The idea, currently being reviewed by the Environmental Protection Agency (EPA), comes from MosquitoMate, a biotechnology startup which hopes to use the Wolbachia pipientis bacteria as a tool against the Asian tiger mosquito (Aedes albopictus), Nature reported.
The company’s plan involves rearing mosquitoes infected with a particular strain of the bacteria and releasing the males into the environment. If the males mate with females who do not carry the same strain of Wolbachia, any fertilized eggs would not hatch because the paternal chromosomes would not form properly.
This, according to MosquitoMate – a company started by researchers at the University of Kentucky – would result in a dwindling mosquito population and consequently less spread of diseases.
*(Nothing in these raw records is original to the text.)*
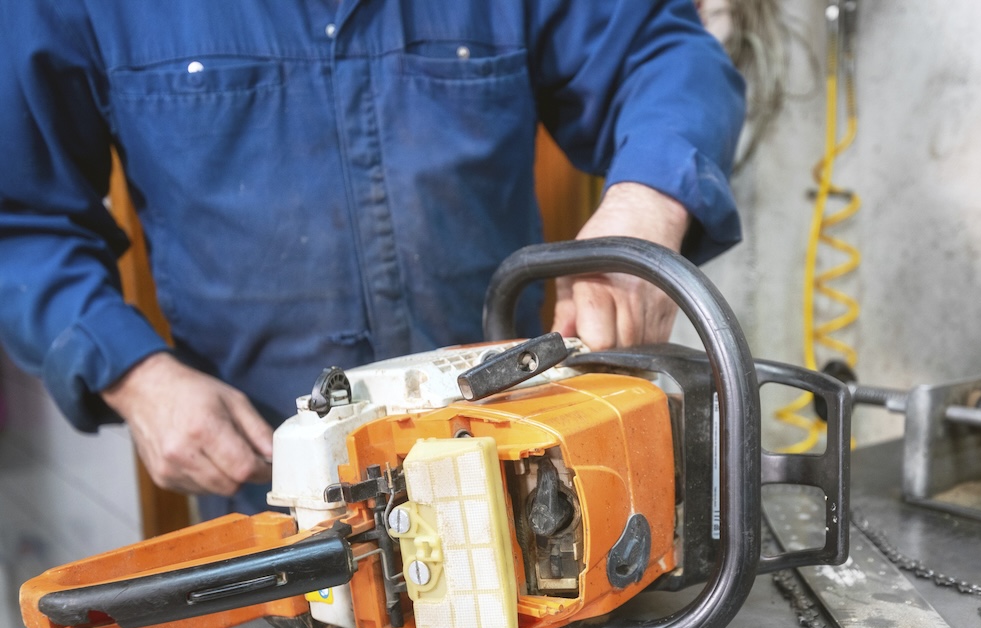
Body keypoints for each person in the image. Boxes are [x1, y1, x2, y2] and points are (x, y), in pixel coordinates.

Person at [0, 0, 745, 518]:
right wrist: (138, 378)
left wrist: (647, 206)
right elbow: (22, 221)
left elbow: (660, 51)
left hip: (527, 469)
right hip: (271, 499)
The current proposal being reviewed bythe EPA comes after three years of testing by MosquitoMate, in three different states. The strategy has so far reduced the wild mosquito population by more than 70 percent in those areas, according to Stephen Dobson, an entomologist at the University of Kentucky and founder of the company.
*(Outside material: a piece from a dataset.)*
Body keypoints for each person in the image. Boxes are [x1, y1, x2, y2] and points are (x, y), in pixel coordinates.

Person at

In addition to using Wolbachia to target the Asian tiger mosquito, MosquitoMate is also using it to target the Aedes aegypti mosquito, thought to be the main vector for the Zika virus. The company began field trials of infected A. aegypti mosquitos in Clovis, California earlier this month, and has applied to conduct similar tests in Florida and Orange County, California.
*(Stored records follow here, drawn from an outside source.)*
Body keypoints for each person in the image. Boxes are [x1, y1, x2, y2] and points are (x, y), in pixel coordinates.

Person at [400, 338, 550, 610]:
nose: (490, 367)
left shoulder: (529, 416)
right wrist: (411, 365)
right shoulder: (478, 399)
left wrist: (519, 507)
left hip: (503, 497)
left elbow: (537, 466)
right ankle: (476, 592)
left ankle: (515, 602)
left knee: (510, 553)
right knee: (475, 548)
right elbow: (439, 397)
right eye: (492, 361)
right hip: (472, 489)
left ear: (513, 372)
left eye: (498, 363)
Researchers hope that targeting mosquitoes with Wolbachia will lead to less spread of Zika, dengue, and Chikungunya, among other viruses.
The EPA’s decision on MosquitoMate’s application will come after a public comment period that ends on May 31.
Meanwhile, other groups are also investigating how to defeat the Aedes aegypti mosquito. Researchers from Sun Yat-sen University in Guangzhou, China, and Michigan State University began field trials of Wolbachia-infected mosquitos last year in Guangzhou. The researchers are releasing 1.5 million male Aedes aegypti per week, and plan to increase that number to five million per week by the end of August.
“Our mosquito factory is currently the largest one in the world,” said Zhiyong Xi, a medical entomologist and microbiologist at Michigan State University, who oversees the project.
It comes just weeks after a Brazilian study found that Wolbachia significantly reduced the ability of mosquitoes to transmit the Zika virus, a close relative of dengue, which has been linked to the birth defect microcephaly. The virus has swept through South and Central America and the Caribbean, making its way north to the US.